Amy and I spent 8 days in Scotland, but I'll walk you through it thematically rather than chronologically.  

You basically start with the poorest, rockiest terrain on Earth.  You can't even grow potatoes here, the soil is so bad.  And the weather - oy vay - is windy and rainy.  Eventually you get to something like this:


The natural state of Scotland is weatherbeaten, scrubish and barren, and it is not flat pretty much anywhere. The clouds rain down, and the water from them pours unabated down hillsides until it flows into some deep channel like Loch Ness.  

Every once in awhile, like the beautiful Glen Affric, you get a bog.  A bog is like a midget forest, where the trees and brush are the same ones that grow on hillsides, and grow for a long time, but they never make it past a certain very small height.  Eventually they die and become peat.  And a long time after that, they become Scotch!  But more on that later.


Unlike America, the grown-up trees here are very old - you can see the pretty-near-fossilized moss on them above.  But they're not big around like the redwoods.  And the colors are strange - it's not the universal green you might see in Ireland, but a palette of orange, yellow and purple mixed into the green.  It's similar to the colorful Adirondack autumn, but it never lets up.

My favorite movie is Local Hero, a 1983 movie with Burt Lancaster and Peter Reigert.  Central to the movie is this almost surrealistic pull that Scottish nature exerts on people.  It's not what you normally think of as majestic (like the Grand Canyon) or pristine (like the waters of the Caribbean).  But it sucks you in.

The Scots have learned to live within its parameters.  They're practical if nothing else.  So below is Edinburgh Castle, built nicely on the tallest hill of the city.  The natural cliffs are so steep that nothing is going to get up it, much less up the walls that seem to grow out of it.


This is actually our view from the Waldorf Astoria, where we got to spend a free night in Edinburgh.  In the morning I woke up at 5:30, and there was one lone room lit up in the Castle ... I imagine someone was there fixing porridge for themselves before the tourists arrive at 8 AM.

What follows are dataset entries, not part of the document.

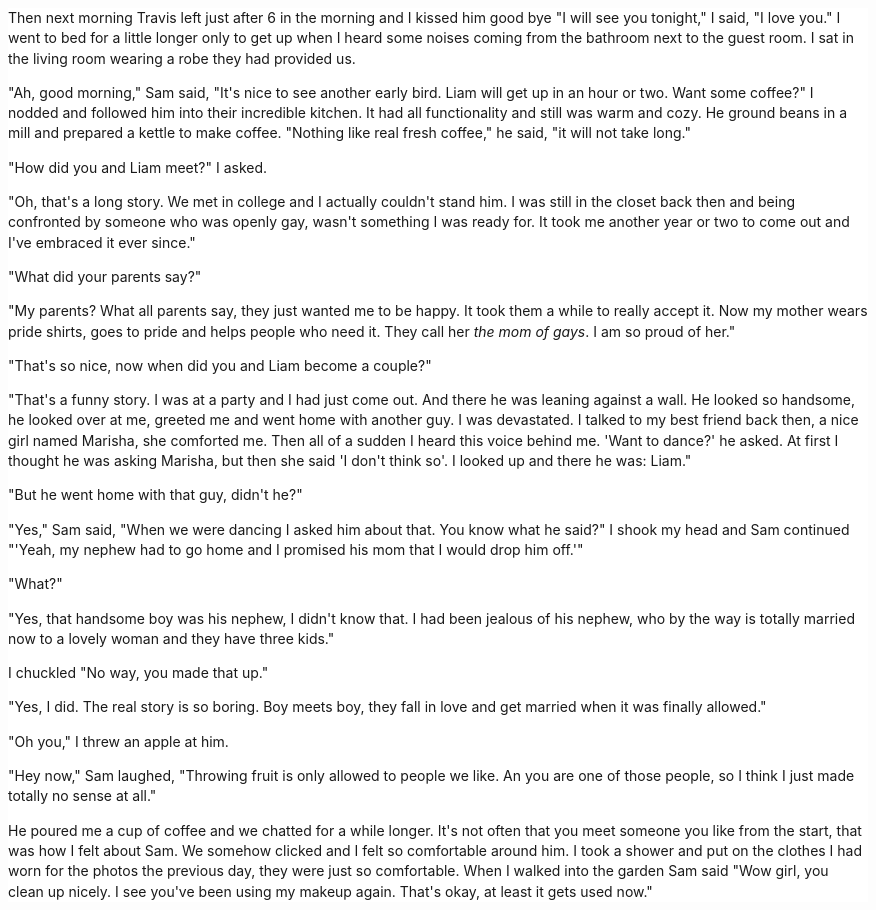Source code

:Then next morning Travis left just after 6 in the morning and I kissed him good
bye "I will see you tonight," I said, "I love you." I went to bed for a little
longer only to get up when I heard some noises coming from the bathroom next to
the guest room. I sat in the living room wearing a robe they had provided us.

"Ah, good morning," Sam said, "It's nice to see another early bird. Liam will
get up in an hour or two. Want some coffee?" I nodded and followed him into
their incredible kitchen. It had all functionality and still was warm and cozy.
He ground beans in a mill and prepared a kettle to make coffee. "Nothing like
real fresh coffee," he said, "it will not take long."

"How did you and Liam meet?" I asked.

"Oh, that's a long story. We met in college and I actually couldn't stand him.
I was still in the closet back then and being confronted by someone who was
openly gay, wasn't something I was ready for. It took me another year or two to
come out and I've embraced it ever since."

"What did your parents say?"

"My parents? What all parents say, they just wanted me to be happy. It took
them a while to really accept it. Now my mother wears pride shirts, goes to
pride and helps people who need it. They call her _the mom of gays_. I am so
proud of her."

"That's so nice, now when did you and Liam become a couple?"

"That's a funny story. I was at a party and I had just come out. And there he
was leaning against a wall. He looked so handsome, he looked over at me,
greeted me and went home with another guy. I was devastated. I talked to my
best friend back then, a nice girl named Marisha, she comforted me. Then all of
a sudden I heard this voice behind me. 'Want to dance?' he asked. At first I
thought he was asking Marisha, but then she said 'I don't think so'. I looked
up and there he was: Liam."

"But he went home with that guy, didn't he?"

"Yes," Sam said, "When we were dancing I asked him about that. You know what he
said?" I shook my head and Sam continued "'Yeah, my nephew had to go home and I
promised his mom that I would drop him off.'"

"What?"

"Yes, that handsome boy was his nephew, I didn't know that. I had been jealous
of his nephew, who by the way is totally married now to a lovely woman and they
have three kids."

I chuckled "No way, you made that up."

"Yes, I did. The real story is so boring. Boy meets boy, they fall in love and
get married when it was finally allowed."

"Oh you," I threw an apple at him.

"Hey now," Sam laughed, "Throwing fruit is only allowed to people we like. An
you are one of those people, so I think I just made totally no sense at all."

He poured me a cup of coffee and we chatted for a while longer. It's not often
that you meet someone you like from the start, that was how I felt about Sam.
We somehow clicked and I felt so comfortable around him. I took a shower and
put on the clothes I had worn for the photos the previous day, they were just
so comfortable. When I walked into the garden Sam said "Wow girl, you clean up
nicely. I see you've been using my makeup again. That's okay, at least it gets
used now."
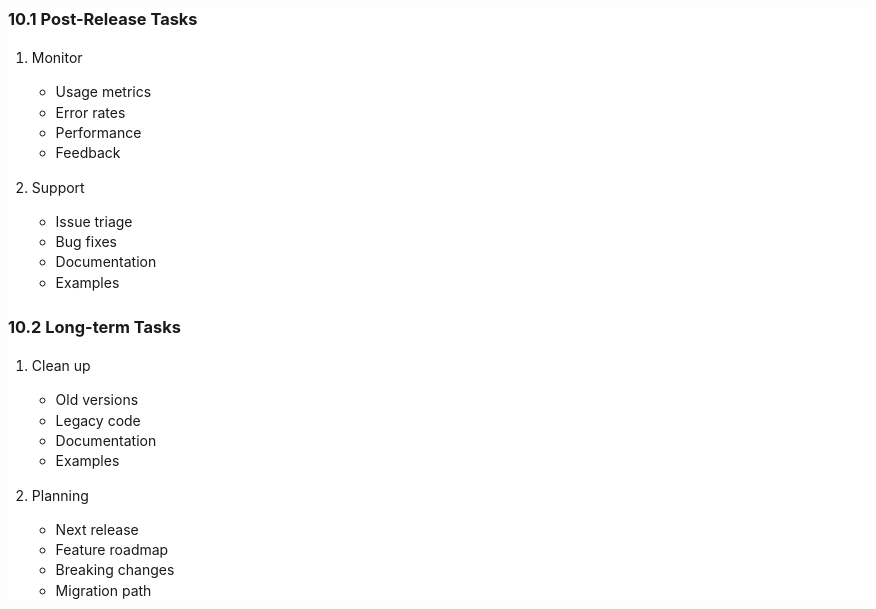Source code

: ### 10.1 Post-Release Tasks
1. Monitor
   - Usage metrics
   - Error rates
   - Performance
   - Feedback

2. Support
   - Issue triage
   - Bug fixes
   - Documentation
   - Examples

### 10.2 Long-term Tasks
1. Clean up
   - Old versions
   - Legacy code
   - Documentation
   - Examples

2. Planning
   - Next release
   - Feature roadmap
   - Breaking changes
   - Migration path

The castle was an endless source of jokes.  "Have fun storming the castle!" I'd quote from The Princess Bride every five minutes.  Or "there's the boiling oil bucket, also for French Fries."  We had respect for Edinburgh Castle, was it was just so big and bulky that it was too damn funny.

And the animals are weird too - case in point:


(Looks like he's auditioning for The Beatles or something.)  This guy inadvertently caused us much grief in U.S. Customs.   The tour guide let us off the bus and gave us some mixture to feed them from our hands.  No prob.  But then there was a question on the customs form "Did you touch or handle cattle while in the country?"  Amy answered yes, and that got us detained at the border, where we basically had to swear-on-the-bible we weren't bringing back Mad Cow Disease.  

Ah well.  There's a question on the Red Cross Blood Donation form, "Have you spent 5 years in the UK?"  Well nope, but now I want to.  More on food, driving on the left side of the road, and more later!